Jeff: I don’t know if I agree with you. What I mean by that is that part of the fun is that you don’t need to do that [emailing and pitching]; others do it for you. That’s the whole concept behind social networking and why Facebook is worth billions of dollars.
Going back to Liam Sullivan, a.k.a. "Kelly," and the video for the song "The Shoes"; the guy made the piece of art. Whether you like it or not is irrelevant, he made it and he put it on YouTube. He didn’t do anything else after that in regards to propagating it online beyond create more content, which he would put on YouTube. Everybody else did the work for him. What’s so damn fascinating about that is that in the old days, even 10 years ago, that didn’t exist.

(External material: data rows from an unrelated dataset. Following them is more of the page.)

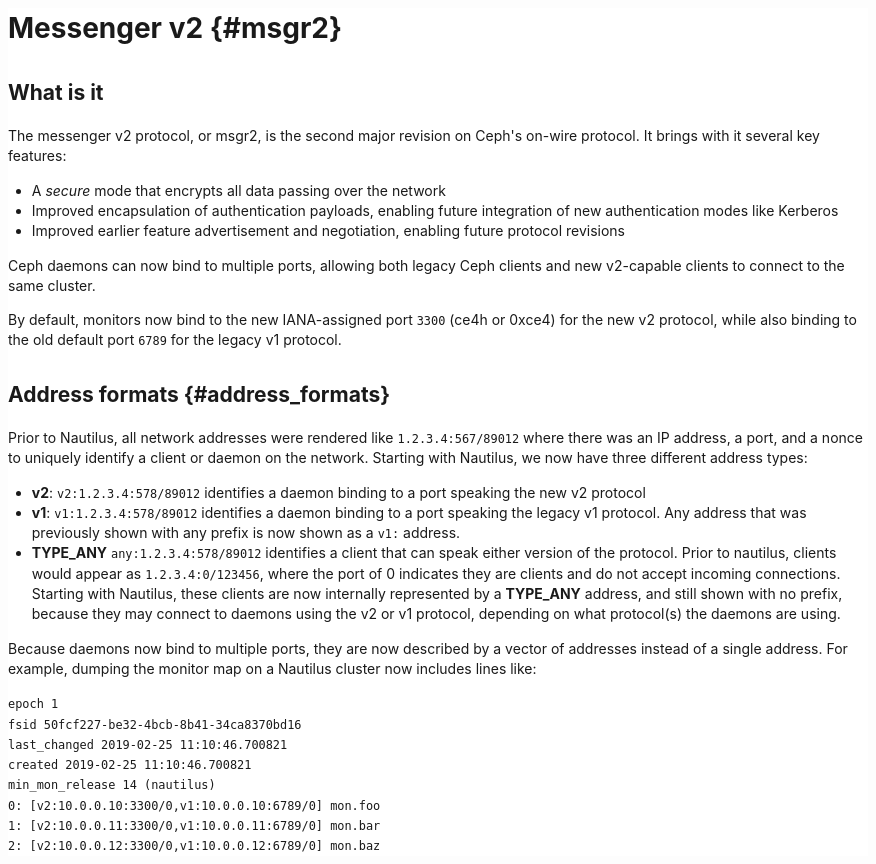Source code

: # Messenger v2 {#msgr2}

## What is it

The messenger v2 protocol, or msgr2, is the second major revision on
Ceph\'s on-wire protocol. It brings with it several key features:

-   A *secure* mode that encrypts all data passing over the network
-   Improved encapsulation of authentication payloads, enabling future
    integration of new authentication modes like Kerberos
-   Improved earlier feature advertisement and negotiation, enabling
    future protocol revisions

Ceph daemons can now bind to multiple ports, allowing both legacy Ceph
clients and new v2-capable clients to connect to the same cluster.

By default, monitors now bind to the new IANA-assigned port `3300` (ce4h
or 0xce4) for the new v2 protocol, while also binding to the old default
port `6789` for the legacy v1 protocol.

## Address formats {#address_formats}

Prior to Nautilus, all network addresses were rendered like
`1.2.3.4:567/89012` where there was an IP address, a port, and a nonce
to uniquely identify a client or daemon on the network. Starting with
Nautilus, we now have three different address types:

-   **v2**: `v2:1.2.3.4:578/89012` identifies a daemon binding to a port
    speaking the new v2 protocol
-   **v1**: `v1:1.2.3.4:578/89012` identifies a daemon binding to a port
    speaking the legacy v1 protocol. Any address that was previously
    shown with any prefix is now shown as a `v1:` address.
-   **TYPE_ANY** `any:1.2.3.4:578/89012` identifies a client that can
    speak either version of the protocol. Prior to nautilus, clients
    would appear as `1.2.3.4:0/123456`, where the port of 0 indicates
    they are clients and do not accept incoming connections. Starting
    with Nautilus, these clients are now internally represented by a
    **TYPE_ANY** address, and still shown with no prefix, because they
    may connect to daemons using the v2 or v1 protocol, depending on
    what protocol(s) the daemons are using.

Because daemons now bind to multiple ports, they are now described by a
vector of addresses instead of a single address. For example, dumping
the monitor map on a Nautilus cluster now includes lines like:

    epoch 1
    fsid 50fcf227-be32-4bcb-8b41-34ca8370bd16
    last_changed 2019-02-25 11:10:46.700821
    created 2019-02-25 11:10:46.700821
    min_mon_release 14 (nautilus)
    0: [v2:10.0.0.10:3300/0,v1:10.0.0.10:6789/0] mon.foo
    1: [v2:10.0.0.11:3300/0,v1:10.0.0.11:6789/0] mon.bar
    2: [v2:10.0.0.12:3300/0,v1:10.0.0.12:6789/0] mon.baz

To revisit the idea of "You’ve got to create something that reacts," there’s many difference artistic avenues you can take to create that piece of art. What’s different now is that you have access to media outlets that enable tens of millions (if not hundreds of millions of people) to be exposed to it. You can’t make them like it anymore than you can make somebody like food that they don’t like, but you can get them to taste it by putting it in front of them and then if they like it, they’re like, "Holy shit, this is really good, you've got to taste this!"
And that in and of itself, it’s the Calgon commercial...they told two friends and they told two friends and so on and that’s how something picks up virally and that’s how something becomes huge.
Ethan: I agree on the potential that's there, but I think that we're far from a "perfect market" for music: a market where every band finds all the listeners it should have (and where every listener knows about every band she would like to listen to). I know many very talented musicians that make great art, sincere art, and who put it "out there," but who haven't gotten the reaction they deserve. It breaks my heart! Of course, some might say that the "perfect market" I just described is a little creepy, but it seems utopian to me.